***** SUPPLIED RECORDS
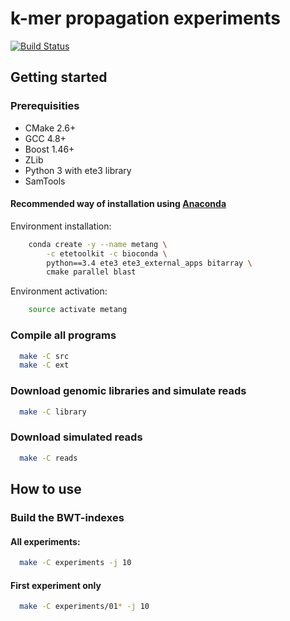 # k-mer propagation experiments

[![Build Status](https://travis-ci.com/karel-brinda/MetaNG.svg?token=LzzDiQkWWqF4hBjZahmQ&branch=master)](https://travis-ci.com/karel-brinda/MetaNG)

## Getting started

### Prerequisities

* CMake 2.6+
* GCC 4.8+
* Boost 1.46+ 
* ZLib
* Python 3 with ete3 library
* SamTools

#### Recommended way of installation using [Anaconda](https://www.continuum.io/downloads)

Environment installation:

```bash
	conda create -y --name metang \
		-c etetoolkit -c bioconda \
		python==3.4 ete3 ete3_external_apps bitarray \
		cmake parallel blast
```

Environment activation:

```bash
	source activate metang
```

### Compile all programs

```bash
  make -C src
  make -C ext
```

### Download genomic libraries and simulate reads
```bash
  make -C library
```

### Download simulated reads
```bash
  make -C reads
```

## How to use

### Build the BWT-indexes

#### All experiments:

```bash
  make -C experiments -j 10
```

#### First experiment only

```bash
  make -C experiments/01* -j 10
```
**********
***** SUPPLIED RECORDS
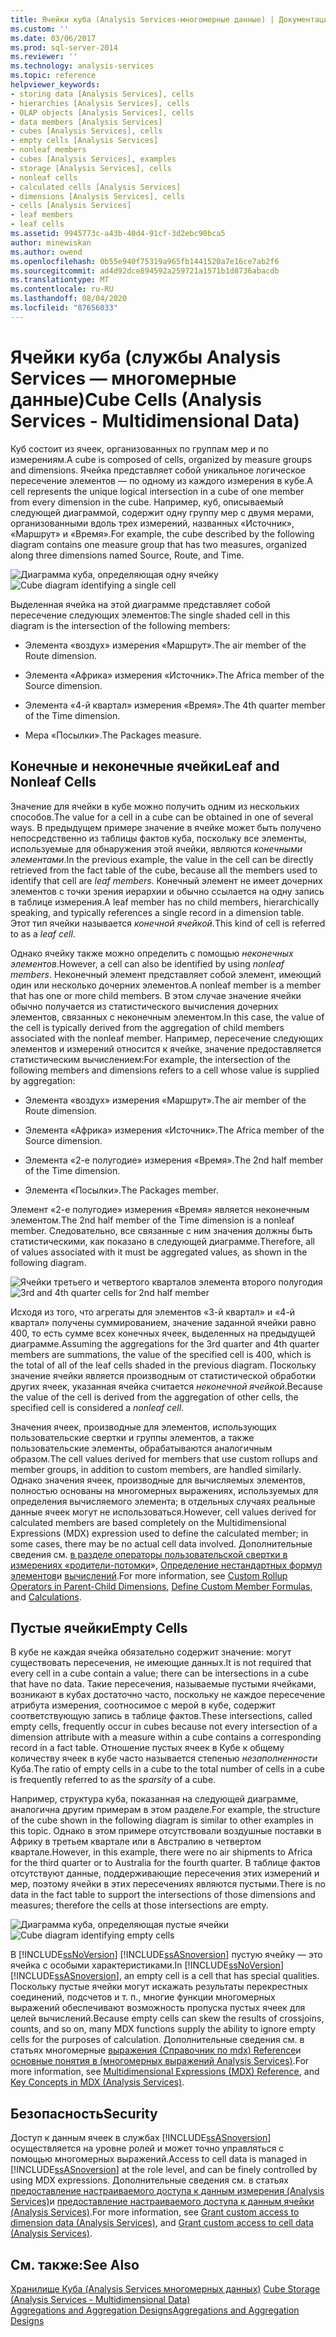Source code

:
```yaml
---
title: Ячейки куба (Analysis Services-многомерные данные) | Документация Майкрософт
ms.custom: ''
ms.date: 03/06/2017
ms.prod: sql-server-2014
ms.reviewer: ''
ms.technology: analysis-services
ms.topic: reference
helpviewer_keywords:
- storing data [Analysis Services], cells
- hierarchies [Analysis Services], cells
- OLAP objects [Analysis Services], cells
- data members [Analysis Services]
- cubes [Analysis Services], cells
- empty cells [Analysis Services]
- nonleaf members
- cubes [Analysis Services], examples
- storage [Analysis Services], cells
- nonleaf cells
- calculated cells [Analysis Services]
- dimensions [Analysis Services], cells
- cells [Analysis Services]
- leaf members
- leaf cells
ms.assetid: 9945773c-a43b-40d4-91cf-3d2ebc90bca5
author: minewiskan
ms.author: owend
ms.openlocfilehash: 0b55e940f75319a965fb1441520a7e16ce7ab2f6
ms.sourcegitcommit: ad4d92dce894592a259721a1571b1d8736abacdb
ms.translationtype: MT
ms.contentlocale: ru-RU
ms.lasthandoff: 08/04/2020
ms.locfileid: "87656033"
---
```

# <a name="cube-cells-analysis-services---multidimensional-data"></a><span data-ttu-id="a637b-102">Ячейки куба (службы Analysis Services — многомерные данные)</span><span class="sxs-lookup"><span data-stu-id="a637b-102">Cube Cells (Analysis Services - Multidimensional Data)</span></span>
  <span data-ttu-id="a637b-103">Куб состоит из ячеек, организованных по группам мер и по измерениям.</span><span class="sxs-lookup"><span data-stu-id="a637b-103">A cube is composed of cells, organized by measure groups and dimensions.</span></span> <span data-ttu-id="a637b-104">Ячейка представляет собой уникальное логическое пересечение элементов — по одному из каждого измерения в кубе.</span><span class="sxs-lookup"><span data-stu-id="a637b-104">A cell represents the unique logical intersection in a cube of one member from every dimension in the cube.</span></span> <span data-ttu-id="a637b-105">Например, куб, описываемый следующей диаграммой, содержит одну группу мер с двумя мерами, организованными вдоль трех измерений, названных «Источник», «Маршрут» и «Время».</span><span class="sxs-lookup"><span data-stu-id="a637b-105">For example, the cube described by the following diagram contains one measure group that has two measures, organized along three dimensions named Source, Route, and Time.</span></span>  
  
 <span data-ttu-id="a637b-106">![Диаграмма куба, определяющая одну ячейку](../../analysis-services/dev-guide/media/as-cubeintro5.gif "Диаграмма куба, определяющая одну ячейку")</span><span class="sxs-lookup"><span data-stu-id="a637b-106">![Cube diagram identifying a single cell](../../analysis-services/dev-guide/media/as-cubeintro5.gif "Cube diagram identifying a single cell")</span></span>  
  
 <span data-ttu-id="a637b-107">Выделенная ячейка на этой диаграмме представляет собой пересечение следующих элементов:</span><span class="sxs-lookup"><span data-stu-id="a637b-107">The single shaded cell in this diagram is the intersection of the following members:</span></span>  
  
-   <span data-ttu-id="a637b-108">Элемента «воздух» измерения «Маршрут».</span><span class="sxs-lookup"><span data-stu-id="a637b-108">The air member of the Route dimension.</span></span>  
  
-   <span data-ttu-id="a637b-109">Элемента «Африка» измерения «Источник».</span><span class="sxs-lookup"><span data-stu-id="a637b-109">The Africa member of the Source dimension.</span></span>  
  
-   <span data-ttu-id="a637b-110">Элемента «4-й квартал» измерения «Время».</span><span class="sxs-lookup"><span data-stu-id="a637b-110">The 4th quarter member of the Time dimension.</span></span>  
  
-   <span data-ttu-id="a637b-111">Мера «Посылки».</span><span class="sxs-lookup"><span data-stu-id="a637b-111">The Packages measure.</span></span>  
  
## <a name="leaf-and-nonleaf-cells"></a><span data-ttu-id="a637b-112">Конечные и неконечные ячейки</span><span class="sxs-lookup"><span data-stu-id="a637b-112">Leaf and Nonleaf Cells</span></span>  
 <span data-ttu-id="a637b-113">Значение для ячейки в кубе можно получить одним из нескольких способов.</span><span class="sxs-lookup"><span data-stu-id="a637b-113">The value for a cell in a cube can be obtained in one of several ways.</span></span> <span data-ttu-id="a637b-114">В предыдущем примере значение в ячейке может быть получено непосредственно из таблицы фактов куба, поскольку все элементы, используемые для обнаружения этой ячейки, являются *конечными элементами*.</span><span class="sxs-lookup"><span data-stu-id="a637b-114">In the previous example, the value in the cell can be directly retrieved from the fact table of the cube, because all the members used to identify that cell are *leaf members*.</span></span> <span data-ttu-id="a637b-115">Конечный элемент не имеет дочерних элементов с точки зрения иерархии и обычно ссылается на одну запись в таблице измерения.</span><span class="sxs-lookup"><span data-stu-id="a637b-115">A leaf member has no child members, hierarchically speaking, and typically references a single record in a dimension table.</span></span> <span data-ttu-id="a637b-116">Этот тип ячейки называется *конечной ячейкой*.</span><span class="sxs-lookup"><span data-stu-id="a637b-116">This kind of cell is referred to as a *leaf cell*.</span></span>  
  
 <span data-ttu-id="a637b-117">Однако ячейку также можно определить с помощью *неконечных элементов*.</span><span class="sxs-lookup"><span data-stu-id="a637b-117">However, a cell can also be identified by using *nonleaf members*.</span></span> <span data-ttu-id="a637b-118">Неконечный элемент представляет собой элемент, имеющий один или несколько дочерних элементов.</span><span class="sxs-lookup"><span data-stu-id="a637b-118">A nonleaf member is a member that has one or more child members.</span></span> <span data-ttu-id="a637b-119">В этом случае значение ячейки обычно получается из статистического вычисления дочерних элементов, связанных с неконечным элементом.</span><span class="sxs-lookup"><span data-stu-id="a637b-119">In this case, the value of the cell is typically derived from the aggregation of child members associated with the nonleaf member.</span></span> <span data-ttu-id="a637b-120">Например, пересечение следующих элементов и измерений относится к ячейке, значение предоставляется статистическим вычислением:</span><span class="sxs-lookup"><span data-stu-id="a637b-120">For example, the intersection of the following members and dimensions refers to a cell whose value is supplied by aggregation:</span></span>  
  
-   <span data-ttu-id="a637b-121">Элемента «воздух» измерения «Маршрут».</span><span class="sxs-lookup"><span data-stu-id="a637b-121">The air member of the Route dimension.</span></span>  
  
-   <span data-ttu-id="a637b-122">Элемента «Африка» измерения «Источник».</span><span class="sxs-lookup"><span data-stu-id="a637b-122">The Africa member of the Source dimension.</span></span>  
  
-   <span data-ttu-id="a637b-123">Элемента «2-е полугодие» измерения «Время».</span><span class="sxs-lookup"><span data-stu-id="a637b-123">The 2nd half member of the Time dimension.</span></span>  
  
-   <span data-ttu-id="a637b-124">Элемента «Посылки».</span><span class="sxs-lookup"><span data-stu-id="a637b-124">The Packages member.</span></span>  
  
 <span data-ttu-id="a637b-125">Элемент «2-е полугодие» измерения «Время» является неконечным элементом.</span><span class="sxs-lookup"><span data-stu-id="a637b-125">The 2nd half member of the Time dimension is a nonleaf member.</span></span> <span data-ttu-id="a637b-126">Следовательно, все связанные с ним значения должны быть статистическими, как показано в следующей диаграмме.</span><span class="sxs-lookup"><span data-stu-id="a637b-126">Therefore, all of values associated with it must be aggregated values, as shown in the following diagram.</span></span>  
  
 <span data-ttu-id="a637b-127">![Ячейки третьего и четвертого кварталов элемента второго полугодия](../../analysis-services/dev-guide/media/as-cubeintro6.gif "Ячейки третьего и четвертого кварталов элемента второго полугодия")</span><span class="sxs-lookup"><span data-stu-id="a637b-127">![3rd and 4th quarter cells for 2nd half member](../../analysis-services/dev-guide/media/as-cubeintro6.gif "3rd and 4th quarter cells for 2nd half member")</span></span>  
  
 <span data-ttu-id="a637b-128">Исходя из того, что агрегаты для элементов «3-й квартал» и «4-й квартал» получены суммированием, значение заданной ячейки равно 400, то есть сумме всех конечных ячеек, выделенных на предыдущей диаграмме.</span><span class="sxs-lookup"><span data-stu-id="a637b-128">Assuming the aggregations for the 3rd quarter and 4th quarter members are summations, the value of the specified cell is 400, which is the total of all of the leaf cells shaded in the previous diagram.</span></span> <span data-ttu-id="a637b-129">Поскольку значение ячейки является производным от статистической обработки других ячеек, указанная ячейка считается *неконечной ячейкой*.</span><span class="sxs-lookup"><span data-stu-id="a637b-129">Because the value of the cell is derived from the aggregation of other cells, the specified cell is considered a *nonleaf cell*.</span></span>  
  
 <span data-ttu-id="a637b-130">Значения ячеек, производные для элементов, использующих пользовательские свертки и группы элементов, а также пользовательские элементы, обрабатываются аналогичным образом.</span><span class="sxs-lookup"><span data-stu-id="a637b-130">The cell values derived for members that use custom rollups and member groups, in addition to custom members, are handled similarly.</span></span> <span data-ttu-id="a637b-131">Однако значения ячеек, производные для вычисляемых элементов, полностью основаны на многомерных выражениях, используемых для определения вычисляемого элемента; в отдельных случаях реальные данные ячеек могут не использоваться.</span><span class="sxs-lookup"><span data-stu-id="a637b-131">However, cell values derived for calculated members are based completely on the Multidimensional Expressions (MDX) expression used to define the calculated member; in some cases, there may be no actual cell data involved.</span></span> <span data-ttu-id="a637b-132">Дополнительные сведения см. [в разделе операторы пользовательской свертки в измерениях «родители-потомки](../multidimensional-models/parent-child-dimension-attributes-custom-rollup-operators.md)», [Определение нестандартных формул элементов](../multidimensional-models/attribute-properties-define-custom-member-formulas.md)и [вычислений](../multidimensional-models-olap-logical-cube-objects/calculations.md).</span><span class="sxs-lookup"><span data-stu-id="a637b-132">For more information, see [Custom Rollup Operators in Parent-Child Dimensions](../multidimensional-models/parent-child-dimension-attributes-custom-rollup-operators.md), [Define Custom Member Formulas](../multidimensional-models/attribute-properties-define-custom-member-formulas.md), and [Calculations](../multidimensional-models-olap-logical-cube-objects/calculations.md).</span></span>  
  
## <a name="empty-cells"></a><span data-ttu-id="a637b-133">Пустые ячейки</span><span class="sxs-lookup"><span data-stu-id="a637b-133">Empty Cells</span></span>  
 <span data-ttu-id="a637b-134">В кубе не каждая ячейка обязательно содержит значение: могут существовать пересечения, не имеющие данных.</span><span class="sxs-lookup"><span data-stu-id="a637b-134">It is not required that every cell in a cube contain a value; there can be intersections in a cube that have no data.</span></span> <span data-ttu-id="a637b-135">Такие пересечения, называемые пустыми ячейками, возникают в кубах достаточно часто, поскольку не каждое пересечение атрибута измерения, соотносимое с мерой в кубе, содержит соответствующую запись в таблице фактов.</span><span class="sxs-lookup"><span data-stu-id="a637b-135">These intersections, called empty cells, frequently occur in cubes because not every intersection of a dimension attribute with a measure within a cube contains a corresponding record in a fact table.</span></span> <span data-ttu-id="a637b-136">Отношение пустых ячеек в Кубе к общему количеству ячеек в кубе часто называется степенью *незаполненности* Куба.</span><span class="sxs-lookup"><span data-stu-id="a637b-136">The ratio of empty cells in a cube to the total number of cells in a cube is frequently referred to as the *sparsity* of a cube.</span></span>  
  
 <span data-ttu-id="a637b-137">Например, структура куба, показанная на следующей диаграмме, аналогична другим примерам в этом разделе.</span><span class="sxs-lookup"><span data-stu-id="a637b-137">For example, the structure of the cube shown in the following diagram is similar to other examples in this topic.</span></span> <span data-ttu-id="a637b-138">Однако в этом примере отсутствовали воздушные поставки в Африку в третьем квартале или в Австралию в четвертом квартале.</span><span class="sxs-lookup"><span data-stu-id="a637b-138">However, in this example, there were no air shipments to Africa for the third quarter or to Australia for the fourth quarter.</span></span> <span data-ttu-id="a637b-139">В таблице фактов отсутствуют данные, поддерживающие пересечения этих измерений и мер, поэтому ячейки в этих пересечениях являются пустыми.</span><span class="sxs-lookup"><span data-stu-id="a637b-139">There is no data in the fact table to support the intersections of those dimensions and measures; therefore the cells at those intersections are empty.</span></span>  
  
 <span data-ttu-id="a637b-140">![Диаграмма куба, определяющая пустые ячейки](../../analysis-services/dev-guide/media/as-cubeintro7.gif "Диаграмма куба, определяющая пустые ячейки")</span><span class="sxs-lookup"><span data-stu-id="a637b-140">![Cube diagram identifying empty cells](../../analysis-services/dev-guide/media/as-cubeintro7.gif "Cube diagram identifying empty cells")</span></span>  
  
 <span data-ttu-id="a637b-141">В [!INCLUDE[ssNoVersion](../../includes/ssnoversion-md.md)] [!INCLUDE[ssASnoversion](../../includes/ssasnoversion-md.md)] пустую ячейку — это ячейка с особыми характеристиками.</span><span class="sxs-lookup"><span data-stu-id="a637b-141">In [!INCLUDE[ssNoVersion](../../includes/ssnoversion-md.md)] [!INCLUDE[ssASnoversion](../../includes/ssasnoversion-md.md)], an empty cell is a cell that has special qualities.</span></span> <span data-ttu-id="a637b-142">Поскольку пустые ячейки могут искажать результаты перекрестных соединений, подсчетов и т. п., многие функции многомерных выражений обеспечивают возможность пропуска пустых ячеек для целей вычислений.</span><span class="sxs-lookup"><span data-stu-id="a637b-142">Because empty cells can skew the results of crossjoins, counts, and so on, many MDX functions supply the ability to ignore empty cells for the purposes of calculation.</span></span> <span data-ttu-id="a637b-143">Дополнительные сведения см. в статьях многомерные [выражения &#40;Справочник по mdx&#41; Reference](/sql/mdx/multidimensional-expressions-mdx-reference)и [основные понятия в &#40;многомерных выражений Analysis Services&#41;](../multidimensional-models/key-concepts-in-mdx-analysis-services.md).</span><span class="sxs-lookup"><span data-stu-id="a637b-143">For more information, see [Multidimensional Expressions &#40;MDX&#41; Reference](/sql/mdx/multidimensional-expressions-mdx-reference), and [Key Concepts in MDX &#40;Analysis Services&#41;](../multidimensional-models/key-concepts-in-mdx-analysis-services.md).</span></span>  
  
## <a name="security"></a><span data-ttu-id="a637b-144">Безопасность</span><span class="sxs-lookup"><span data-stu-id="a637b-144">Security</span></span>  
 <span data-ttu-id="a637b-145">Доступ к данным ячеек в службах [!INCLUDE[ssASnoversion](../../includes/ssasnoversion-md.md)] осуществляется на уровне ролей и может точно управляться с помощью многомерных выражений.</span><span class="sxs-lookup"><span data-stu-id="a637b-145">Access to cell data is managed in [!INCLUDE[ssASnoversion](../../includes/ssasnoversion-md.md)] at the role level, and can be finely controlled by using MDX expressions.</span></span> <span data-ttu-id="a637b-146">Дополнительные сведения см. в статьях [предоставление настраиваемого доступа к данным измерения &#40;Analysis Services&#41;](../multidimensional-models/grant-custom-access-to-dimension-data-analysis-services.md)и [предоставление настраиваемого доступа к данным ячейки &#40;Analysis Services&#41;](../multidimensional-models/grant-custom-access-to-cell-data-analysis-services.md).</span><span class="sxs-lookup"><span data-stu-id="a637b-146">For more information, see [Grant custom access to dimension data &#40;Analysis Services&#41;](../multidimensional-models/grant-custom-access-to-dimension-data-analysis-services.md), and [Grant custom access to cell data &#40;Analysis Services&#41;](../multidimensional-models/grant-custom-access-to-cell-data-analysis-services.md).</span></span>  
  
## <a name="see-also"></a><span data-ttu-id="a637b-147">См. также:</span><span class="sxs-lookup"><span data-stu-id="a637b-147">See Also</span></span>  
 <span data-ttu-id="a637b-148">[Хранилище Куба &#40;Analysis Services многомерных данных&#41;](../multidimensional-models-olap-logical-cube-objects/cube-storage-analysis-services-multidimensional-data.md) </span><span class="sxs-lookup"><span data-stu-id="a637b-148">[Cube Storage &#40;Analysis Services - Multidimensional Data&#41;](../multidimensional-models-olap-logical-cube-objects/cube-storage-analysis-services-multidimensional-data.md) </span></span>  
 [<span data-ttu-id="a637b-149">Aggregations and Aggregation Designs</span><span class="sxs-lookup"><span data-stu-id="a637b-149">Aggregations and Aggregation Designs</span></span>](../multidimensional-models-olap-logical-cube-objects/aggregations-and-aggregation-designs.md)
**********
**WORK TO BE COMPLETED:** In the records above, find each line with the string "Packages" and list it.

**TASK ANSWER:**
-   <span data-ttu-id="a637b-111">Мера «Посылки».</span><span class="sxs-lookup"><span data-stu-id="a637b-111">The Packages measure.</span></span>  
-   <span data-ttu-id="a637b-124">Элемента «Посылки».</span><span class="sxs-lookup"><span data-stu-id="a637b-124">The Packages member.</span></span>  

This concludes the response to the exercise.